There is a common, often fear-based, misconception that you have to be a particular “type” of person to meditate; if "I got a dime" every time someone said something like, “I can’t get my mind to shut up — I would be the worst at meditation” ...
If you can hear yourself uttering such words, run — don’t walk — towards a meditation practice. Typically, the more impossible meditation feels, the greater the body’s need.
The intimidation factor is due in large part to the popular misunderstanding that the goal of meditation is to “clear the mind completely” — an unrealistic ask. The goal is to foster a better relationship with your thoughts. Success is not a lack of thoughts, but the ability to catch yourself and bring yourself back to the moment — back to the breath. Think of meditation as analogous to a swivel chair. When you are lost in meditation (lost in breath), the chair is stable. Swiveling is “wandering in thought”— letting your "monkey mind" take over. The mission is not to “never swivel” — that is unrealistic. The mission is to recognize that you are swiveling as immediately as possible and, with compassion, pull yourself to centre.
The quote that made me willing to brave meditating is from Sharon Salzberg’s book Real Happiness: “If you can breathe, you can meditate.” I can breathe, so I thought, “Kathleen, lean in. Be curious. What is the worst that can happen?” I attended a workshop for professionals by Angela Kontgen, tried a group class, read a few books on the subject, and made a goal to meditate daily for a month.
It turns out, I like meditation; it calms the never-ending to-do list in my head and siphons off daily “me” time. The caveat is that I like my version of meditation. The name of my book, Finding Your Fit, aptly encapsulates my philosophy for adopting any new habit: learn the pros and cons, adopt what works for you — ditch what doesn’t.
Experiment. Find a class, teacher and / or personal practice you can relate to. Try breathing meditation, sound meditation, loving-kindness meditation, or maybe a mindfulness meditation.
Meditate in the morning to frame your day, during lunch to centre yourself, or at night as part of a bedtime ritual. Maybe your meditation “fit” is simply committing to taking 10 deep breaths whenever you are stressed. Maybe your fit is using an app such as HeadSpace.

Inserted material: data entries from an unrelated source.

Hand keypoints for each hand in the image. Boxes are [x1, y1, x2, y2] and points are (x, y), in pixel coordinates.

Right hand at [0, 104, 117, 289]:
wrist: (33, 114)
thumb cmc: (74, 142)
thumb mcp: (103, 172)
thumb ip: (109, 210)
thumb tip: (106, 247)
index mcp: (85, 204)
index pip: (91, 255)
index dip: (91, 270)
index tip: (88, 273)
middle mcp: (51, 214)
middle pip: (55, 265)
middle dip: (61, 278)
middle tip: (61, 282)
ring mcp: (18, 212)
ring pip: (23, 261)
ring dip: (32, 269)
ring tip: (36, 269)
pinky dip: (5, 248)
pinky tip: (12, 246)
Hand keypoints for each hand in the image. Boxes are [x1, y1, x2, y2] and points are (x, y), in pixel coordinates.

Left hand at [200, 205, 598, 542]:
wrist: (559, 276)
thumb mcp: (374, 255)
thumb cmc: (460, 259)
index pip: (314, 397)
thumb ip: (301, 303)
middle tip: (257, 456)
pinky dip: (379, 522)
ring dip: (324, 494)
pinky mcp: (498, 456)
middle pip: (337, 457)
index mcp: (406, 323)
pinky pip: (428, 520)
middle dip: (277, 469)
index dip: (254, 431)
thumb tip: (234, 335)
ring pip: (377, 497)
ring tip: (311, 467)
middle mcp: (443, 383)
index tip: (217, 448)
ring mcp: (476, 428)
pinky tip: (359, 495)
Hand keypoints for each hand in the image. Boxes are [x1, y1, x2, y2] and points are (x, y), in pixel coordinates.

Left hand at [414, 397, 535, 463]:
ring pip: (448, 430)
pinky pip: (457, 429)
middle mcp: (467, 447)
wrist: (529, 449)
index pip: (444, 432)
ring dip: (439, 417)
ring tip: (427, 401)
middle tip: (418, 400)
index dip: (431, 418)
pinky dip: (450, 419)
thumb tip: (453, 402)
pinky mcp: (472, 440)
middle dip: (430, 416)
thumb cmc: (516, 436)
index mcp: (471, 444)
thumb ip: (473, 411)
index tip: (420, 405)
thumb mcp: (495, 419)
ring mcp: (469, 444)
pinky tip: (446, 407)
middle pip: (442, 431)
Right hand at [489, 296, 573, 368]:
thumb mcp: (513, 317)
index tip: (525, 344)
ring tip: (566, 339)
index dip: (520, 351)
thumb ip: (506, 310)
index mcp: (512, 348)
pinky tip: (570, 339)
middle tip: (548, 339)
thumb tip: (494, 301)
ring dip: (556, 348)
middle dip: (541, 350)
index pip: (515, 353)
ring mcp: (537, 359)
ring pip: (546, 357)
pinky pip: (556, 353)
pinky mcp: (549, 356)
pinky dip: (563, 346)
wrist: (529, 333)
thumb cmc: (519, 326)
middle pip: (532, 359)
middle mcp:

My mediation fit: a 10-minute personalized practice (someone else’s voice is a deterrent) within an atmosphere of growth. Much of what I always appreciate is the philosophy behind a practice — the WHY.
Three key “whys”
1. Salzberg puts it best: “The goal is not to become better at meditation, the goal is to become better at life.”
Meditation is both a mirror and a model. Meditation mirrors how you think in life. Is your meditation full of catastrophic “what ifs” or debilitating self-criticism? It is also a model for life; while mediating, you learn how to breathe through and let go of your particular brand of toxic thoughts. The aim is to translate the coping mechanism into life — for your practice to “jump off the mat.” Understand the difference between “thinking” and being a prisoner of your thoughts; let go of the unproductive never-ending to-do list, the pointless worry, the self-doubt and judgment. Learn how to respond rather than emotionally react.
2. Thoughts are not facts.
Thoughts and emotions are fleeting, simply visiting. We are not our unproductive, sad, or angry thought. With breath, we can let them “go.”
This “thoughts are not facts” tenet has positively impacted all of my relationships and life. When I perceive that my partner, James, has done something hurtful, I simply say, “Kathleen, your perception of the incident is not fact. Just talk to him.” Or, when I feel there is “no way” I can make it through my day, I say, “Kathleen, thoughts are transitory. These negative thoughts have rented space in your body; they have not bought the property. You will feel better as you work and if you don’t feel better, anyone can do anything for a day.” I always feel better once I’m lost in work.
3. The breath is powerful.
Breath signals the nervous system to switch from the sympathetic system (the stress response) to the parasympathetic system. The positives attributed to the parasympathetic nervous system include facilitating digestion, improving immune health, quieting the “monkey mind,” and aiding restful sleep.
There are no miracle solutions. Take meditation for what it is: one component of your overall health recipe.
Yes, the parasympathetic nervous system facilitates a state in which healing is better able to occur, but meditation should not replace other forms of health care. To quote my colleague Harry, “Breathing is always good, but breathing will not eliminate my meniscus tear.” Plus, like everything, it only works if you work it; meditation will not aid weight loss if you are eating five muffins a day.